Sen. Joe Manchin of West Virginia is kicking himself. Manchin, who was previously a Democrat and is now an independent, decided not to run for re-election because he didn’t think he could win. However, the man he would have run against is unraveling before the state’s eyes.

Gov. Jim Justice is facing significant challenges, including an overwhelming debt burden that could cost him the Greenbrier, a luxury resort and crown jewel. He has until late October to come up with $40 million. However, this task seems impossible because his attorneys state in court filings that Justice is “broke.” The governor’s professional methods are legendary, a trait that caused Forbes to label him “The Deadbeat Billionaire.”

Regulators have been targeting his struggling coal businesses, issuing them environmental violations. Now, lenders are closing in — a complete rejection of the brand he used to get elected twice as governor. Furthermore, his candidacy for the Senate is now in doubt.

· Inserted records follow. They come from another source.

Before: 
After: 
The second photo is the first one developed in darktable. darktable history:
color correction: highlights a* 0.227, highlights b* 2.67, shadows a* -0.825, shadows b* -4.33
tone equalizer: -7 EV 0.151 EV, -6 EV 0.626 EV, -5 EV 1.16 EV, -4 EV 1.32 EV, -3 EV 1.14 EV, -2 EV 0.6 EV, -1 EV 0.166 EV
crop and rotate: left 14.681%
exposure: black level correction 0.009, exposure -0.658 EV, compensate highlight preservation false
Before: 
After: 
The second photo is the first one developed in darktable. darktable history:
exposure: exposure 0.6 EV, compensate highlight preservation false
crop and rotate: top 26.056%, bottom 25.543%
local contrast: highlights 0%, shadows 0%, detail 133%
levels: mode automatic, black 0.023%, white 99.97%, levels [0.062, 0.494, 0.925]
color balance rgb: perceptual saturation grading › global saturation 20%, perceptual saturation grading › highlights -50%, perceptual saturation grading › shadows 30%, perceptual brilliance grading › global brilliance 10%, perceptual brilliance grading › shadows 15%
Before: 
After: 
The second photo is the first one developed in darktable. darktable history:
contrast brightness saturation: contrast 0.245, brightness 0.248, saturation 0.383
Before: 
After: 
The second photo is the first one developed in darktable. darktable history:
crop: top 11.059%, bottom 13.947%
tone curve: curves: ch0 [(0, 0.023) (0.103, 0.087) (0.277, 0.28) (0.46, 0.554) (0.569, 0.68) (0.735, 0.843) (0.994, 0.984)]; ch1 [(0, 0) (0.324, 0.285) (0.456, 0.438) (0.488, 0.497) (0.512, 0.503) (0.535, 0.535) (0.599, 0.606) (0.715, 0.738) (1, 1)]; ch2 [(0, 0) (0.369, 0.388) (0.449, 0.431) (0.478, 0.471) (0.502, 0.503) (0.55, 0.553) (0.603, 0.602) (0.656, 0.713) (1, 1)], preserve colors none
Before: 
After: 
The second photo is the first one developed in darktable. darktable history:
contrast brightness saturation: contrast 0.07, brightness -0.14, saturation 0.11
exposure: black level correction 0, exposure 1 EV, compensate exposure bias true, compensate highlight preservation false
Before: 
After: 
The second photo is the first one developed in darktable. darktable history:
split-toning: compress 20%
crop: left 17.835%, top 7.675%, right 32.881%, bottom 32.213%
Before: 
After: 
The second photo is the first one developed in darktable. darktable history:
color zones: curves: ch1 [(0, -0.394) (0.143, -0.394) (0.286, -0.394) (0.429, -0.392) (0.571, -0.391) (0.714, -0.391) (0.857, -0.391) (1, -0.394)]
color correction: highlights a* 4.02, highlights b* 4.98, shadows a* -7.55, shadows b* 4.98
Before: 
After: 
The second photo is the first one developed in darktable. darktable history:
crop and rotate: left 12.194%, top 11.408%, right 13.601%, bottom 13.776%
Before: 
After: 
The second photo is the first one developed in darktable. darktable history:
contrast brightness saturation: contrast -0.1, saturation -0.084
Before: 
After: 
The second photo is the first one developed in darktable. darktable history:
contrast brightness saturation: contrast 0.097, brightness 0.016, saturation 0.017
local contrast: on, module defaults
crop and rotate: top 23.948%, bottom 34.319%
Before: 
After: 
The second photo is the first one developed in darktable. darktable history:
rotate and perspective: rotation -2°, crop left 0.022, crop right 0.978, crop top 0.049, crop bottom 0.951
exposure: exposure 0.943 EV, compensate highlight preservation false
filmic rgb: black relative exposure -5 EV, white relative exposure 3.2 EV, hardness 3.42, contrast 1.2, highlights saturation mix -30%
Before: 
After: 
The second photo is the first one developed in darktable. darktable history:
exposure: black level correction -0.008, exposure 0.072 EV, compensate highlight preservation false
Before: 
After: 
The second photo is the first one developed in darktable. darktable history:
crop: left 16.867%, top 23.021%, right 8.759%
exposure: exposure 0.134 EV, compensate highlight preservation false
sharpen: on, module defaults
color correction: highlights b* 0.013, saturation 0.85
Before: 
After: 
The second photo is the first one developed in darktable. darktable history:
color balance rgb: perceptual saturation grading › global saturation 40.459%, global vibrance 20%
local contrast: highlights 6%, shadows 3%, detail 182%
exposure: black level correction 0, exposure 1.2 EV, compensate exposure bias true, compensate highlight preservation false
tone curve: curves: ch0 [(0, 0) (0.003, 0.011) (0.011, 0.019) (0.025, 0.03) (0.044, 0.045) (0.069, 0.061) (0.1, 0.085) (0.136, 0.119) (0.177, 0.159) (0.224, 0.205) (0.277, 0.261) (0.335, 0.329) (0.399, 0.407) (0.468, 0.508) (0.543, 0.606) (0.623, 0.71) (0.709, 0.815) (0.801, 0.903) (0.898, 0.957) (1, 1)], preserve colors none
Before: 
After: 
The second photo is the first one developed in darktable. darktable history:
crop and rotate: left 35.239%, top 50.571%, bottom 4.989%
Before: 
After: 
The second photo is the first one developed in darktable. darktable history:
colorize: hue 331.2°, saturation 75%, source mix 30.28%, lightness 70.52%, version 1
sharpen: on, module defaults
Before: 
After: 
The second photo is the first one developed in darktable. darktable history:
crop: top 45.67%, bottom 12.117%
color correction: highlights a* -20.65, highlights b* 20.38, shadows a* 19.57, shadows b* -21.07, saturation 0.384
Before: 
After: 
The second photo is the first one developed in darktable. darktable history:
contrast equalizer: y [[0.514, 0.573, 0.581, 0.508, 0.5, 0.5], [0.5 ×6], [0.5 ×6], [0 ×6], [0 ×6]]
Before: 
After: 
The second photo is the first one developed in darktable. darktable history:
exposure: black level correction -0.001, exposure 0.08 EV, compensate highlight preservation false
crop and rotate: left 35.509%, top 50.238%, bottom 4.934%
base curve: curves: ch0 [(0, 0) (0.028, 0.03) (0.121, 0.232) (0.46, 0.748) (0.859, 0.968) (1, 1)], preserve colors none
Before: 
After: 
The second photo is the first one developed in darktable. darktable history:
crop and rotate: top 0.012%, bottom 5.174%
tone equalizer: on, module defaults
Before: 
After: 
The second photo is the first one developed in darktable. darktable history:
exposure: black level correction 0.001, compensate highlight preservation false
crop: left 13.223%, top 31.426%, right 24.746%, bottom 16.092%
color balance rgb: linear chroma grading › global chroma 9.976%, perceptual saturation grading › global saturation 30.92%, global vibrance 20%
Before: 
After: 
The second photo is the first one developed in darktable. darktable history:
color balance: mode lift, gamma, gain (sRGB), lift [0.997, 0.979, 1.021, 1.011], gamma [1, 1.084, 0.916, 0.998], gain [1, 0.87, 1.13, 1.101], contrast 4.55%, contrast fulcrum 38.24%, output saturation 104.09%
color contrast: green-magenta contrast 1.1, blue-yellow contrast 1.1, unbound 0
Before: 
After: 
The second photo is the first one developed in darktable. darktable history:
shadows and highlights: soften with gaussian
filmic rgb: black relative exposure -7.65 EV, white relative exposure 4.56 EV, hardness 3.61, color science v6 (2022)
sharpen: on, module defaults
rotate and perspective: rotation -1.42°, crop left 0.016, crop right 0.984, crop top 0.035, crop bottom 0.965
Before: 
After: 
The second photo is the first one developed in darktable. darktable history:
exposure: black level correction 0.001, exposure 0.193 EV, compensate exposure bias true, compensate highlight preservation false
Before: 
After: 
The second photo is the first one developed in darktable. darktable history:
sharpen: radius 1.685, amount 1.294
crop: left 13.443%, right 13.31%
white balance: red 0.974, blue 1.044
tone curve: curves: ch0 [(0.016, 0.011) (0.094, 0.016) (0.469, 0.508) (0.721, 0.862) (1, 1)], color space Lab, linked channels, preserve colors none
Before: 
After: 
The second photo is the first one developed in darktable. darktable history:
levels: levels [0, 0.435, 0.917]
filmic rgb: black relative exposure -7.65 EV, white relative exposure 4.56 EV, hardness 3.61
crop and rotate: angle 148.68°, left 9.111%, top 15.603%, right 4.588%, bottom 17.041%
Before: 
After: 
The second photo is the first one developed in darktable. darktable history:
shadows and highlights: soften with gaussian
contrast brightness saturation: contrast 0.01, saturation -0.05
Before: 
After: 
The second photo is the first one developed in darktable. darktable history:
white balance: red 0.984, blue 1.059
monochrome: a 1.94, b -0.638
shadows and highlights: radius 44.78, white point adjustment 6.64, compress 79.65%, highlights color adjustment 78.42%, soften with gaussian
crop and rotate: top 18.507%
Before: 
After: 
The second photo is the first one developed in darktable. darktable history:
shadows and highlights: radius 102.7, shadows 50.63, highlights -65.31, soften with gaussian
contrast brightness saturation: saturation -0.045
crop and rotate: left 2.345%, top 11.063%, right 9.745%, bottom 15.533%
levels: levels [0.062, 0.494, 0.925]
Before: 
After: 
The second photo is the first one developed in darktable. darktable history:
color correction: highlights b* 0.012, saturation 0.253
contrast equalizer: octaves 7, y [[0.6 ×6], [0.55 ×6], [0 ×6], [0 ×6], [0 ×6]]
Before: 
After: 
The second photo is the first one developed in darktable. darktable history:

The Democratic nominee for the Senate, Glenn Elliott, asked, “How can you get the nation’s house in order when you can’t get your own house in order?” Elliott is a former mayor of Wheeling, W.Va.

Many others question Justice’s financial management, as he inherited millions but mishandled his businesses.

Using state incentives, the governor acquired the Greenbrier in 2009, where presidents and Congress have long vacationed and huddled. In 2014, JP Morgan Chase lent him $142 million, secured by the Greenbrier — an advance the governor has struggled to repay. In December 2023, the bank told Justice to pay up, or it would place him in default.

JP Morgan exhausted its possibilities, and in June, it sold the loan to Beltway Capital Management and McCormick 101, which planned to auction the Greenbrier in August. However, the bank is now giving Justice until late October.

Still, the governor is facing daunting issues: The Greenbrier’s properties owe $2.2 million in outstanding property taxes, while he is in arrears paying healthcare premiums, and his workers may lose coverage. If money is tight, Justice may consider selling his troubled coal assets.

Steve Allen Adams, who covers the West Virginia state government for Ogden Newspapers, said Justice lists 108 businesses on his financial disclosure forms. He’s stretched. “His other companies may not be profitable,” Adams said. “If Justice pays the Greenbrier loan, he stiffs someone else.”

Justice points the finger at Democrats, accusing them of doing anything to keep control of the Senate — an outrageous claim, considering he could resolve this by paying what he owes. Unpaid vendors have been voicing grievances about Justice’s business practices for years.

And now, the veil is coming off. The health insurer said the Greenbrier is $2.4 million behind, and an additional $1.2 million is due. Meantime, the resort owes $3.5 million in unpaid state sales taxes.

Justice sold his coal mines to Russians for almost $600 million in 2011. Five years later, he repurchased them for only $5 million. In 2007, coal made up half of the nation’s electric generation portfolio; today, it is 19 percent. It’s a hard time to be in that business.

Manchin has long straddled the fence, but he voted for the infrastructure law and the Inflation Reduction Act that have helped West Virginia. The laws have attracted Berkshire Hathaway, NuCorp, and Form Energy, creating job opportunities for residents. However, Republicans have criticized him for being a big spender and a supporter of President Biden, which is particularly challenging in a predominantly conservative state.

Manchin chose not to run and had considered tossing his hat in the presidential ring. It must be killing him that he didn’t run for his seat. Now, it’s up for grabs. If Justice loses the resort, his brand will be shattered, and his facade will crack — putting his bid to the Senate at risk.